For instance, if the space is A x B x C x D,
dims = [dim_A, dim_B, dim_C, dim_D]

Returns
-------
ρ_a : 2D array
Traced matrix
"""
dims = np.asarray(dims)
N = dims.size
# Indices to trace
rest = np.delete(np.arange(N), keep)
# Reshape into tensor
rho_a = rho.reshape(np.tile(dims, 2))
# Trace indices
for i,d in enumerate(rest[::-1]):
rho_a = np.trace(rho_a, axis1=d, axis2=N-i+d)
# Reshape into matrix
N = np.prod(dims[keep])
return rho_a.reshape(N,N)

I would like to calculate the partial trace of $|u\rangle \langle u|$ but I run into an insufficient memory error when I try to construct the outer product. Instead, I would like to directly calculate the partial trace from $|u \rangle$.

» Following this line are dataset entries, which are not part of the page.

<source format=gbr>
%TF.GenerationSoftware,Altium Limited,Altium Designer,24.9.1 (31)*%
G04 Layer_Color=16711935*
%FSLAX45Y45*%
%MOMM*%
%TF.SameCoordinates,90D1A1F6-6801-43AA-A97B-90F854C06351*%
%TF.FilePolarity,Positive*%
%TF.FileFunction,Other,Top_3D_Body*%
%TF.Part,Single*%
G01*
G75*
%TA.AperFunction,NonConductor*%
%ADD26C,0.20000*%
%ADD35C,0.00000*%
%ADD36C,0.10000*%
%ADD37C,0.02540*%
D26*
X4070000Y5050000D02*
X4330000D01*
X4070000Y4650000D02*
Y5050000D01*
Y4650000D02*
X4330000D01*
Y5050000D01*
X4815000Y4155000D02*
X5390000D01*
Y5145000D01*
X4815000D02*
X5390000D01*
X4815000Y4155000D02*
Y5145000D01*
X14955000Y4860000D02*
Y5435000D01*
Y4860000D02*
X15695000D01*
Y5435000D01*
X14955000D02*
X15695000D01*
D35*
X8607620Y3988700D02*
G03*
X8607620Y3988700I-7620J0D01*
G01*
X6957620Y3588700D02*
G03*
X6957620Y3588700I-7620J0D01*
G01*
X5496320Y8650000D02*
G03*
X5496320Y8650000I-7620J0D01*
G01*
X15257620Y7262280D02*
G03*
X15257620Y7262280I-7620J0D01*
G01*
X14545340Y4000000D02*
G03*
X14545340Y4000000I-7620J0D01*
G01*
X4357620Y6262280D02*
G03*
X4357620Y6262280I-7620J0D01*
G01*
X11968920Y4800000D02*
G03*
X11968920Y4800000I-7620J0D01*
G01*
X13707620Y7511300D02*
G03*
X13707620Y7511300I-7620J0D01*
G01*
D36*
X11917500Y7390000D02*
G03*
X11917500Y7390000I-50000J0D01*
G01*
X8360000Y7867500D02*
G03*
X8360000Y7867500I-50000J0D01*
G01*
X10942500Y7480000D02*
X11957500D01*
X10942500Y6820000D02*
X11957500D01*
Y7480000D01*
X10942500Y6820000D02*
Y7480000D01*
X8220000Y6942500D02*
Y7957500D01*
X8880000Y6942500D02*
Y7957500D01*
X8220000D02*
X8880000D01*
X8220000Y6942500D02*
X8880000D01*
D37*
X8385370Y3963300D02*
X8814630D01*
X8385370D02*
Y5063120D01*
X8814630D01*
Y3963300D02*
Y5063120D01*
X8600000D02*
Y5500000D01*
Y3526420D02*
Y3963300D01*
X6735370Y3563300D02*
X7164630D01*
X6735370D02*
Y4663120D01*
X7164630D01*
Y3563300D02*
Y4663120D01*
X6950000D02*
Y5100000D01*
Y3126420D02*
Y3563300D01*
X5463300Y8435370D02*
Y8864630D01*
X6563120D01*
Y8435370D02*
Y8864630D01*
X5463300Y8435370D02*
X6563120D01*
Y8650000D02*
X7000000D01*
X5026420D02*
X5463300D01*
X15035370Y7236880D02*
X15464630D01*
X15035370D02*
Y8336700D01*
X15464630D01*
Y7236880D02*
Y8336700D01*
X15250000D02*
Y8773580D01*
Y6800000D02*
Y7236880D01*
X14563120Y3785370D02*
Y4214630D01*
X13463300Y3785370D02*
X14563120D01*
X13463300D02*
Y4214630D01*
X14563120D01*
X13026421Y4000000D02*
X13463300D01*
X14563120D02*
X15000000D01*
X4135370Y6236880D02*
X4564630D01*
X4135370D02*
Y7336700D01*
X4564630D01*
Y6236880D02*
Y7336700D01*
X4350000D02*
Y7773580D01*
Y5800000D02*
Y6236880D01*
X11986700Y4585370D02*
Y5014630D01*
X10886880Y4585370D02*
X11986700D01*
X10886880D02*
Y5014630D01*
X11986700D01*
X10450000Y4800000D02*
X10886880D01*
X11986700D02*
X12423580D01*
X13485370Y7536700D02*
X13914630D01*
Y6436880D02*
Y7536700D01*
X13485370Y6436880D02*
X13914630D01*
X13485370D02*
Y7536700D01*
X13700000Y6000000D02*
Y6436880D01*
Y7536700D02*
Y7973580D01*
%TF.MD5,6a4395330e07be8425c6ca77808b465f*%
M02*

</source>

How would I do this in Python?

• Are the vectors $|u\rangle$ in $R^n$? Aug 15 '18 at 20:01
• The elements are complex Aug 15 '18 at 20:58
• So, $\mathbb{C}^n$? Aug 15 '18 at 21:13
• Yes, $\mathbb{C}^n$. Aug 15 '18 at 21:26
• Isn't in that case: $\mathrm{Tr}(|u\rangle \langle u| ) = \langle u| u\rangle$? Aug 15 '18 at 21:27

I modified my implementation of the partial trace to use einsum.

def partial_trace(rho, keep, dims, optimize=False):
"""Calculate the partial trace

ρ_a = Tr_b(ρ)

Parameters
----------
ρ : 2D array
Matrix to trace
keep : array
An array of indices of the spaces to keep after
being traced. For instance, if the space is
A x B x C x D and we want to trace out B and D,
keep = [0,2]
dims : array
An array of the dimensions of each space.
For instance, if the space is A x B x C x D,
dims = [dim_A, dim_B, dim_C, dim_D]

Returns
-------
ρ_a : 2D array
Traced matrix
"""
keep = np.asarray(keep)
dims = np.asarray(dims)
Ndim = dims.size
Nkeep = np.prod(dims[keep])

idx1 = [i for i in range(Ndim)]
idx2 = [Ndim+i if i in keep else i for i in range(Ndim)]
rho_a = rho.reshape(np.tile(dims,2))
rho_a = np.einsum(rho_a, idx1+idx2, optimize=optimize)
return rho_a.reshape(Nkeep, Nkeep)

This can be modified to take a vector as input.

def ptrace_outer(u, keep, dims, optimize=False):
"""Calculate the partial trace of an outer product

ρ_a = Tr_b(|u><u|)

Parameters
----------
u : array
Vector to use for outer product
keep : array
An array of indices of the spaces to keep after
being traced. For instance, if the space is
A x B x C x D and we want to trace out B and D,
keep = [0,2]
dims : array
An array of the dimensions of each space.
For instance, if the space is A x B x C x D,
dims = [dim_A, dim_B, dim_C, dim_D]

Returns
-------
ρ_a : 2D array
Traced matrix
"""
keep = np.asarray(keep)
dims = np.asarray(dims)
Ndim = dims.size
Nkeep = np.prod(dims[keep])

idx1 = [i for i in range(Ndim)]
idx2 = [Ndim+i if i in keep else i for i in range(Ndim)]
u = u.reshape(dims)
rho_a = np.einsum(u, idx1, u.conj(), idx2, optimize=optimize)
return rho_a.reshape(Nkeep, Nkeep)